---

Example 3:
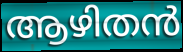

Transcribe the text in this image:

ആഴിതൻ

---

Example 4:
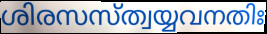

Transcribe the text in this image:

ശിരസസ്ത്വയ്യവനതിഃ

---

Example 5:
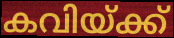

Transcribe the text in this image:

കവിയ്ക്ക്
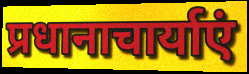
प्रधानाचार्याएं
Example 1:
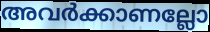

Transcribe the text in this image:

അവർക്കാണല്ലോ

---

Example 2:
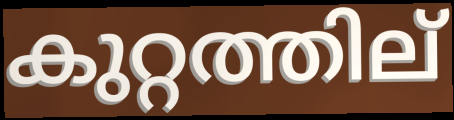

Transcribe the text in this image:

കുറ്റത്തില്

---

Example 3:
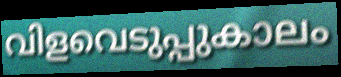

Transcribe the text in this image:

വിളവെടുപ്പുകാലം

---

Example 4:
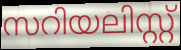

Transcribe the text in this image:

സറിയലിസ്റ്റ്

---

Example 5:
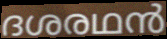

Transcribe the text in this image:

ദശരഥൻ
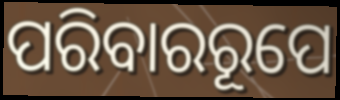
ପରିବାରରୂପେ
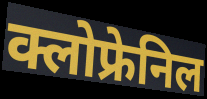
क्लोफ्रेनिल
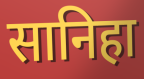
सानिहा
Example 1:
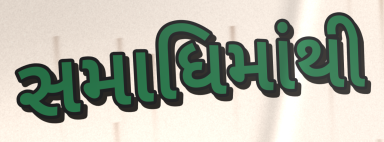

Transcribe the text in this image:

સમાધિમાંથી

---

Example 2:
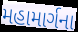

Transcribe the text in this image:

મહામાર્ગના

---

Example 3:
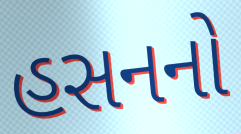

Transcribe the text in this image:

હસનનો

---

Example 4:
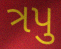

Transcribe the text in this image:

ત્રપુ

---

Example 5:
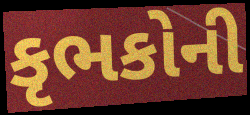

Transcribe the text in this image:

કૃભકોની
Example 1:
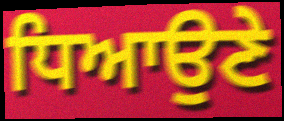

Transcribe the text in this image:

ਧਿਆਉਣੇ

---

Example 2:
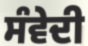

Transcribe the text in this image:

ਸੰਵੇਦੀ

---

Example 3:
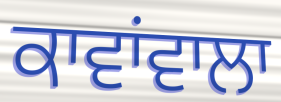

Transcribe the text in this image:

ਕਾਵਾਂਵਾਲਾ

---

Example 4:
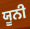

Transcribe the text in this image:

ਯੂਨੀ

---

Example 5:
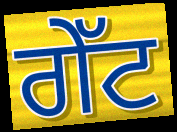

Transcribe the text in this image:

ਗੇੱਟ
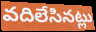
వదిలేసినట్లు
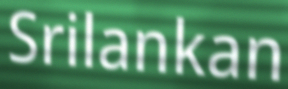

◆ DESCRIPTION OF THE TASK:
Can you copy out every line of the data above word for word, without including the pictures?

◆ RESULT FOR THIS EXERCISE:
---

Example 3:

Transcribe the text in this image:

ആഴിതൻ

---

Example 4:

Transcribe the text in this image:

ശിരസസ്ത്വയ്യവനതിഃ

---

Example 5:

Transcribe the text in this image:

കവിയ്ക്ക്
प्रधानाचार्याएं
Example 1:

Transcribe the text in this image:

അവർക്കാണല്ലോ

---

Example 2:

Transcribe the text in this image:

കുറ്റത്തില്

---

Example 3:

Transcribe the text in this image:

വിളവെടുപ്പുകാലം

---

Example 4:

Transcribe the text in this image:

സറിയലിസ്റ്റ്

---

Example 5:

Transcribe the text in this image:

ദശരഥൻ
ପରିବାରରୂପେ
क्लोफ्रेनिल
सानिहा
Example 1:

Transcribe the text in this image:

સમાધિમાંથી

---

Example 2:

Transcribe the text in this image:

મહામાર્ગના

---

Example 3:

Transcribe the text in this image:

હસનનો

---

Example 4:

Transcribe the text in this image:

ત્રપુ

---

Example 5:

Transcribe the text in this image:

કૃભકોની
Example 1:

Transcribe the text in this image:

ਧਿਆਉਣੇ

---

Example 2:

Transcribe the text in this image:

ਸੰਵੇਦੀ

---

Example 3:

Transcribe the text in this image:

ਕਾਵਾਂਵਾਲਾ

---

Example 4:

Transcribe the text in this image:

ਯੂਨੀ

---

Example 5:

Transcribe the text in this image:

ਗੇੱਟ
వదిలేసినట్లు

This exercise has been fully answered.